ROCKINGHAM, N.C. — Millions of years after ancient oceans receded, the rolling dunes called the Sandhills offered well-drained soil and frost protection for what would become North Carolina’s peach belt.

Many of those orchards have faded away, but their legacy haunts the people who claim the sandy soil. Their groundwater is contaminated by pesticides that may cause cancer.

Tests have found 117 tainted wells in Montgomery, Richmond and Moore counties in the past year, 77 of those at unsafe levels. The number continues to grow as alarmed residents have their water analyzed.

As public health officials scramble to deliver safe water to affected homes, well owners wonder what their clear, good-tasting well water has done to them.

Franklin Harper, a retired truck driver in Richmond County, recalls piling up and burning dead peach trees when he bought his 3 acres north of Rockingham 18 years ago.

“I would like to know who was liable for putting that stuff out here years ago and not telling anybody, because they knew it was toxic,” Harper, 62, said this week.

Harper lives on a sandy ridge of former orchard land. And like most of his neighbors, he learned his well was contaminated only a few weeks agoHe read a local newspaper story about the toxic chemicals and asked for a test. Local officials, meanwhile, worry over how far and wide the contamination has spread.

Peach orchards grow on a modest 1,350 N.C. acres, but production in 1941 was twelve times greater.
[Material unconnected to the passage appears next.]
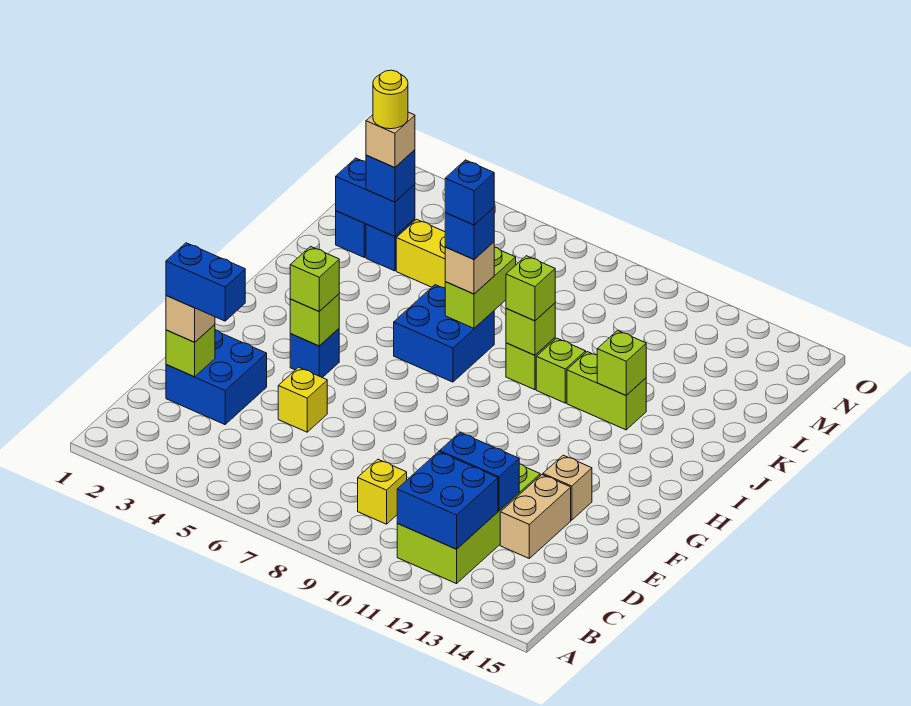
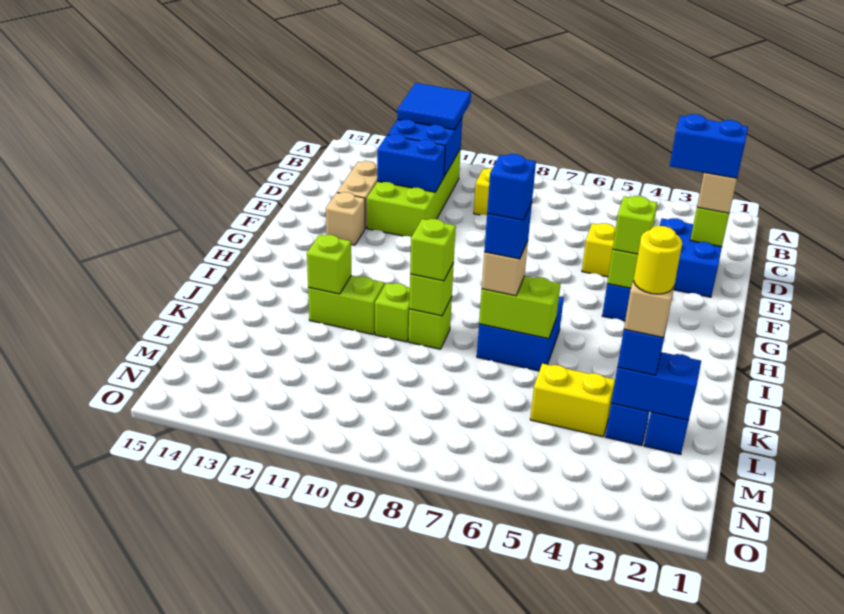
none -> blue 2x2 tile [397,83,471,130]
lime 1x2 brick [445,247,516,328] -> lime 1x2 brick turned to [479,276,561,339]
The chemicals now detected in groundwater were first used in the 1950s.

“What we don’t know is whether this is the end of it,” said Jim Haynes, the Richmond County manager.

The first of the tainted wells was found in Montgomery County late last year during a routine well test. Alarmed, state officials tested surrounding wells and found more contamination there and in Richmond County, to the south.

Contamination levels as high as 55 times the federal safe drinking-water standard have been detected.

Seventy-seven households, where concentrations were highest, have been told not to drink or cook with their well water. The chemicals have intimidating names: the pesticides dibromochloropropane, called DBCP, and 1,2-dichloropropane; and an associated chemical, 1,2,3-trichloropropane.

They were used to kill nematodes, parasites in soil that can damage the roots of peach trees. The federal government banned them as far back as 1977.